● **Work order**
Return everything in the material from the line containing "entry: V 1.77" down to the line containing "Logged current: A 90", including both of those lines, copied character for character. Leave out the pictures.

● **Material shown**
◇ ◇ ◇ ◇ ◇ ◇ ◇

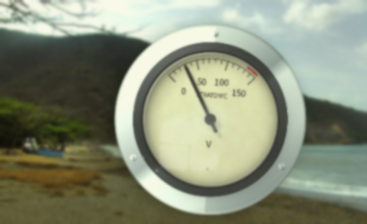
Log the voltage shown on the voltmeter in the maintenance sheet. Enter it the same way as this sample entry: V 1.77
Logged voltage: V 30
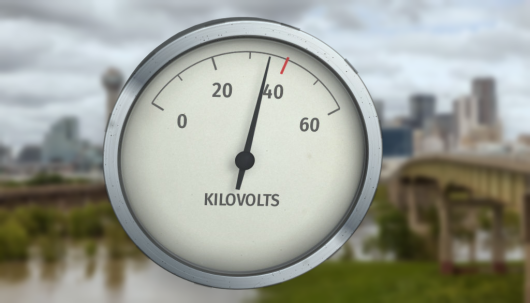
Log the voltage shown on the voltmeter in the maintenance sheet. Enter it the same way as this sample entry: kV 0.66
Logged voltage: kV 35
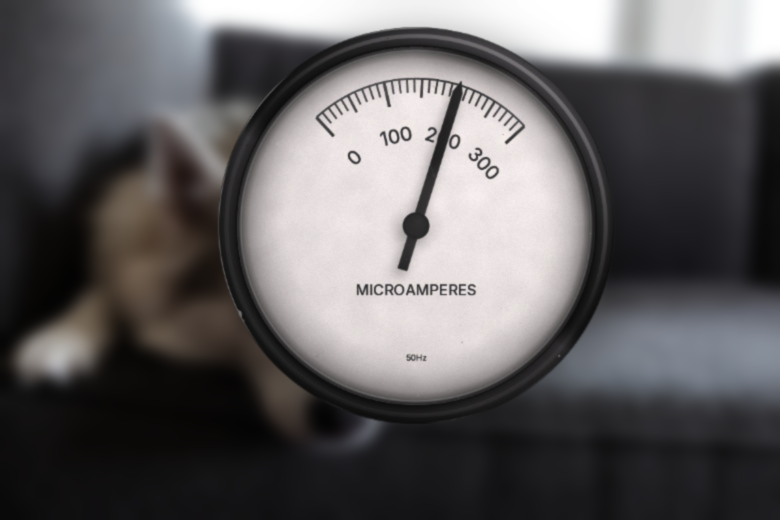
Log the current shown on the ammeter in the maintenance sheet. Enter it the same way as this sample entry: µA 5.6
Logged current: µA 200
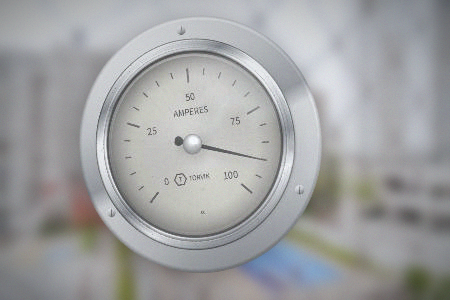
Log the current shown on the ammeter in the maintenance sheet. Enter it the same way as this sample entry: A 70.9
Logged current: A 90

◇ ◇ ◇ ◇ ◇ ◇ ◇

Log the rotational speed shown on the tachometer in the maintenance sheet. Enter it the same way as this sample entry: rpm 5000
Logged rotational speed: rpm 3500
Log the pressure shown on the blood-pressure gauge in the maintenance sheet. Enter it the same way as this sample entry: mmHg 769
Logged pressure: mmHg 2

◇ ◇ ◇ ◇ ◇ ◇ ◇

● **Solution to the problem**
Log the voltage shown on the voltmeter in the maintenance sheet. Enter it the same way as this sample entry: V 1.77
Logged voltage: V 30
Log the voltage shown on the voltmeter in the maintenance sheet. Enter it the same way as this sample entry: kV 0.66
Logged voltage: kV 35
Log the current shown on the ammeter in the maintenance sheet. Enter it the same way as this sample entry: µA 5.6
Logged current: µA 200
Log the current shown on the ammeter in the maintenance sheet. Enter it the same way as this sample entry: A 70.9
Logged current: A 90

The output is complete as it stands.